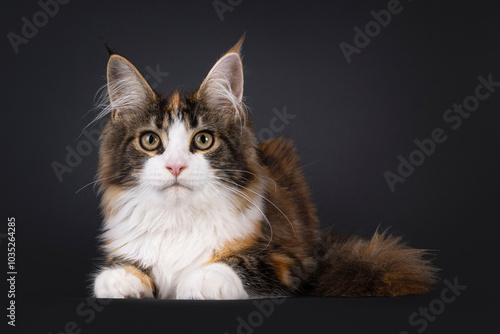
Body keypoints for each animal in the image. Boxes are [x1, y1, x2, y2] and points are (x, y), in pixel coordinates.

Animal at [93, 37, 438, 300]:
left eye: (203, 140)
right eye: (151, 140)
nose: (175, 166)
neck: (179, 219)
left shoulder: (286, 259)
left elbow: (239, 262)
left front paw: (199, 280)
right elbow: (124, 265)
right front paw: (119, 278)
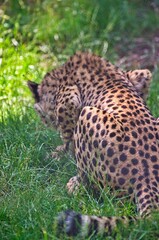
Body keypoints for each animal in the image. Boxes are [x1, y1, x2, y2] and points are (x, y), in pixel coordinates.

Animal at [28, 51, 158, 237]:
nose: (44, 120)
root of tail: (148, 175)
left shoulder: (69, 99)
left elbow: (67, 135)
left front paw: (60, 153)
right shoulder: (141, 75)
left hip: (87, 113)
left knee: (94, 188)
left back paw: (75, 184)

____

Work item >> Reproduce the material above in full, exactly, with no images.

Task solution >>
Body keypoints for each animal in the image. Boxes are [x1, y1, x2, y2] and points are (x, y), in pixel coordinates.

Animal at [93, 37, 438, 300]:
left eye: (203, 140)
right eye: (151, 140)
nose: (175, 166)
neck: (179, 219)
left shoulder: (286, 259)
left elbow: (239, 262)
left front paw: (199, 280)
right elbow: (124, 265)
right front paw: (119, 278)
Body keypoints for each animal in the image. Boxes are [x1, y1, x2, y2] and points are (x, y), in pixel coordinates.

Animal at [28, 51, 158, 237]:
nose: (44, 120)
root of tail: (148, 175)
left shoulder: (69, 99)
left elbow: (67, 135)
left front paw: (60, 153)
right shoulder: (141, 75)
left hip: (87, 113)
left knee: (94, 188)
left back paw: (75, 184)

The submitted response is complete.